═════ PASSAGE FOR REVIEW ═════

Sunday, June 1, 2003

A few major significant events took place just last week. Well, that's how I perceived them. Monday - I got stranded in the heavy downpour caused by blasted Chedeng, internationally named Linfa or Limfa and a monstrous traffic in Edsa. Goodness! It was so unbelievable?!

I left the office earlier than usual because it was raining and I was thinking of the access roads that will render unaccessible in a few hours. I took the MRT hurriedly and by 815 in the evening, I found myself among a throng of people boarding off the last station of MRT North Avenue. I was too glad then because in 30 minutes, I'll be home. Lo and behold! That dire 30 minutes became 4 hours.

═════ INFORMATION SHOWN ═════

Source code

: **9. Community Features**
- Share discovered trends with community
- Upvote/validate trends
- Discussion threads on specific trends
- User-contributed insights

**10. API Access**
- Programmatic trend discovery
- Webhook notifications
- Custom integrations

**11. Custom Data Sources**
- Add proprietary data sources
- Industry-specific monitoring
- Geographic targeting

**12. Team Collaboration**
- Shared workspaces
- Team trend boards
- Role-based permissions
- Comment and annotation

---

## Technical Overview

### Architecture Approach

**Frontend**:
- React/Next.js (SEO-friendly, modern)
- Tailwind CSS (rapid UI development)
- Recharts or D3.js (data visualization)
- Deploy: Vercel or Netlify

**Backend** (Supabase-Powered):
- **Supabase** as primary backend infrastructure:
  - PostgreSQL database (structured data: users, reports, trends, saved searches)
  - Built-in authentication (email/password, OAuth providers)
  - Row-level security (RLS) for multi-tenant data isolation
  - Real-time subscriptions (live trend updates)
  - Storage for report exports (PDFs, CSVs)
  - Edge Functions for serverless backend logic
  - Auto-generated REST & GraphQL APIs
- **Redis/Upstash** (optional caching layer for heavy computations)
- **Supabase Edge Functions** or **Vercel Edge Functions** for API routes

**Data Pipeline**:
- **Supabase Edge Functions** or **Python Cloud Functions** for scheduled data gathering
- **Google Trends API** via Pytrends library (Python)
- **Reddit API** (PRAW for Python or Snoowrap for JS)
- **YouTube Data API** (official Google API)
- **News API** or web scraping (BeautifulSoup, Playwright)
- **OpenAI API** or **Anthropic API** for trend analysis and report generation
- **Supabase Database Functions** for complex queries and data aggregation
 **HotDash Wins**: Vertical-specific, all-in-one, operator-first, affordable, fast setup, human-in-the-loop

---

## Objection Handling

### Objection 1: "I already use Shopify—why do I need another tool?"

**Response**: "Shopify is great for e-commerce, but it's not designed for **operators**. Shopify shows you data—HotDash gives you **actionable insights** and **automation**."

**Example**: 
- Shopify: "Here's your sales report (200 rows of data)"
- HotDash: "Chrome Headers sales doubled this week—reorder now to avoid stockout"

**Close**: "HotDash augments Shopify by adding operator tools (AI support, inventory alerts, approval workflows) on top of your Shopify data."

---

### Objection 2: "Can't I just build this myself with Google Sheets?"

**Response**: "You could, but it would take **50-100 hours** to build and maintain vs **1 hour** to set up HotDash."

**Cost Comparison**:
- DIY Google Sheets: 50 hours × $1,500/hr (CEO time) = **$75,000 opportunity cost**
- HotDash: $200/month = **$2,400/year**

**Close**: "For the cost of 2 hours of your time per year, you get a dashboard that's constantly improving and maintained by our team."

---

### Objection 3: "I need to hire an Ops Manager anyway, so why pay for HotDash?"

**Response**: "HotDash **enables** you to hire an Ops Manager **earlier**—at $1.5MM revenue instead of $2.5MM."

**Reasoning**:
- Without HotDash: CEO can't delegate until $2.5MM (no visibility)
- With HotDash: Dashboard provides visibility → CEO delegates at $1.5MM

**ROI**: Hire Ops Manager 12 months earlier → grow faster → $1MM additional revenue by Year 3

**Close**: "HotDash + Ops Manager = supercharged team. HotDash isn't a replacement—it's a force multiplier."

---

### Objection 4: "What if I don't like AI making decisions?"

═════

WHAT YOU WILL DO:
• a. Could you duplicate everything in the diary entry about the storm, from "A few major" down to "was so unbelievable?!"?
• b. Can you go on with the diary entry about getting stranded in the storm, picking up right after its last sentence?

ANSWERS TO THIS EXERCISE:
• a.
A few major significant events took place just last week. Well, that's how I perceived them. Monday - I got stranded in the heavy downpour caused by blasted Chedeng, internationally named Linfa or Limfa and a monstrous traffic in Edsa. Goodness! It was so unbelievable?!

• b.
I catched a bus fully loaded of standing people. I decided to ride knowing I really had no choice at all. After a few minutes, a man got off so I was able to sit. Lucky me! =) The trip home was so boring that I almost fell into a nap. I remembered waking and being in a slumber again for 3 times. We were not moving that much so I thought I was just sleeping for a mere 2 minutes at the most. But I was so shocked to hear when a guy behind me complained that it was almost 12 midnite and we were still in Balintawak. BALINTAWAK?! What?! 12 midnite at Balintawak?!

That was the time I really checked my mobile phone for the right time and I blinked and winked my eyes to really see if I am seeing the real thing. 5 minutes after 12. The man was right all along!

By 1 in the morning, we finally got off the bus and unfortunately, it was raining hard. I had my umbrella [I normally do not bring umbrella but hard times asked for it] but even this sturdy piece cannot hold the strength of the rain and wind. I decided to call my mom since she might be worried. I told her that I cannot still go home because there were no trikes around to bring me home. There was even no line and I know the sharks of those blasted drivers will be swimming amongst us passengers. For a mere 5 pesos for a fare, they will charge you 20-30 bucks! I tried to hail any trikes but to no avail. To make the story short, I was able to go home at 2 in the morning, dripping wet for I decided not to use the umbrella anymore.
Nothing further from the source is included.